EXERCISE MATERIAL START

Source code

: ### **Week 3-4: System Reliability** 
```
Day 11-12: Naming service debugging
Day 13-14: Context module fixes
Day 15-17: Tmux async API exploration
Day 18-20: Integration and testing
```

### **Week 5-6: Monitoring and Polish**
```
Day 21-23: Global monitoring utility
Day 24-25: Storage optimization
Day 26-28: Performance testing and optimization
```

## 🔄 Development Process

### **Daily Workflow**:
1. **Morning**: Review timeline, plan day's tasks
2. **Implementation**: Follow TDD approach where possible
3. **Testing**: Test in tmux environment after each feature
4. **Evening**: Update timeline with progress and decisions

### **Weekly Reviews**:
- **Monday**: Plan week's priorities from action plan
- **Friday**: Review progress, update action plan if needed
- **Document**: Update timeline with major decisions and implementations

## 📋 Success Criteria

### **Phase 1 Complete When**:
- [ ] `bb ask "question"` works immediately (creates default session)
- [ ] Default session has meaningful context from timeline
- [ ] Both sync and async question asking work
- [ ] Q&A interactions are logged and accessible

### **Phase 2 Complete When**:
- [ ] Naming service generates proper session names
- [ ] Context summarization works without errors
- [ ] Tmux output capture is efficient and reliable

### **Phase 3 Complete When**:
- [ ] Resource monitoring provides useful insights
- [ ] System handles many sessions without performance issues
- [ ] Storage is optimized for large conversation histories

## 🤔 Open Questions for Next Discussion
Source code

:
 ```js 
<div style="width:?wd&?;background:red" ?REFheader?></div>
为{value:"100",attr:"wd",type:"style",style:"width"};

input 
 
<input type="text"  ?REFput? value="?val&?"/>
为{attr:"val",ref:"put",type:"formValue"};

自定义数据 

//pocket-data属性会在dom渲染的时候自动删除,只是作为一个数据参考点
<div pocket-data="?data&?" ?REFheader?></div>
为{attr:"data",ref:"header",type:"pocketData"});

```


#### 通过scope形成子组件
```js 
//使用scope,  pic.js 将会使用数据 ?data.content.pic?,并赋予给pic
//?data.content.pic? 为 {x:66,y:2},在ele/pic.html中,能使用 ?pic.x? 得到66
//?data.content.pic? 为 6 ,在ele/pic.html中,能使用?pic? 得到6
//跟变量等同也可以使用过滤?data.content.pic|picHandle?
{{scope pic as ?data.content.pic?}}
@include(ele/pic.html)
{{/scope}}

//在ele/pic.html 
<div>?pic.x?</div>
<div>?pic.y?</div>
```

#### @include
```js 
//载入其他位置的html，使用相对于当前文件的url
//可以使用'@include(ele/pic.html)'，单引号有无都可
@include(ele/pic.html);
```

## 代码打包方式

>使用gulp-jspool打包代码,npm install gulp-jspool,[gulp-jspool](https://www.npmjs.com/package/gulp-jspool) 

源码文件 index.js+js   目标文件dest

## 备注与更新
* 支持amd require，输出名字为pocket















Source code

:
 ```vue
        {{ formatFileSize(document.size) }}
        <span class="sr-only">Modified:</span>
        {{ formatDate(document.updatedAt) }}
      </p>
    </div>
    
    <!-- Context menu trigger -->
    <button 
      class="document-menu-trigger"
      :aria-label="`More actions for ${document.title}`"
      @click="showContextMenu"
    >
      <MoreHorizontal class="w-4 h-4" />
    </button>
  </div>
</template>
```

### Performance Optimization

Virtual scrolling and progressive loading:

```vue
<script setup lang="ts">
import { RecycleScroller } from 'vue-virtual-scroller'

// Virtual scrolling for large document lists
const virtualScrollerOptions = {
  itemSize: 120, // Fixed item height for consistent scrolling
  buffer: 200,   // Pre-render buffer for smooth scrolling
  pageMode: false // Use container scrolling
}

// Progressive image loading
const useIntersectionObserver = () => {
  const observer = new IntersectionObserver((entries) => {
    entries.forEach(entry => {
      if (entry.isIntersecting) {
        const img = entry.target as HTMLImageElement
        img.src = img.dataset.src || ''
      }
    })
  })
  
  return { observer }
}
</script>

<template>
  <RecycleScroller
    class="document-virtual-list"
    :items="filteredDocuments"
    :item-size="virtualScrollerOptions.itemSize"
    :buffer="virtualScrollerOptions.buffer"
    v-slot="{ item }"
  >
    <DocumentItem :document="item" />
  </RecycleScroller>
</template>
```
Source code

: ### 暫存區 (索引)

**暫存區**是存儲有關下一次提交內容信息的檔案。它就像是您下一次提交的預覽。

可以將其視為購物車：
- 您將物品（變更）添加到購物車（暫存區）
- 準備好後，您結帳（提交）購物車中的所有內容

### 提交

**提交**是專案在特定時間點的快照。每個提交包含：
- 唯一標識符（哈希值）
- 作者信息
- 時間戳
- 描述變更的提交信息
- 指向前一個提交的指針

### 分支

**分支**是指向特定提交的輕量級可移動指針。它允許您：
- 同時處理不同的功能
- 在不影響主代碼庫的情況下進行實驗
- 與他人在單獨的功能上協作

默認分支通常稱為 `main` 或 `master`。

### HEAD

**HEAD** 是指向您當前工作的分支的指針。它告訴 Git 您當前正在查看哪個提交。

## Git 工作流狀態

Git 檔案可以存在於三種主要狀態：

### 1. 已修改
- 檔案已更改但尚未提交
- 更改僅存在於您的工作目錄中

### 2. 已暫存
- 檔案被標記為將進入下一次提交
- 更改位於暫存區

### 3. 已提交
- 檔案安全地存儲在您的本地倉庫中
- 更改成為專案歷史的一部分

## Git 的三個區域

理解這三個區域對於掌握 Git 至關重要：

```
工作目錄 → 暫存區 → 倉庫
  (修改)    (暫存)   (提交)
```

EXERCISE MATERIAL END

Every line above that holds the word "Storage" should be copied out.

WRITTEN RESPONSE:
Day 24-25: Storage optimization
- [ ] Storage is optimized for large conversation histories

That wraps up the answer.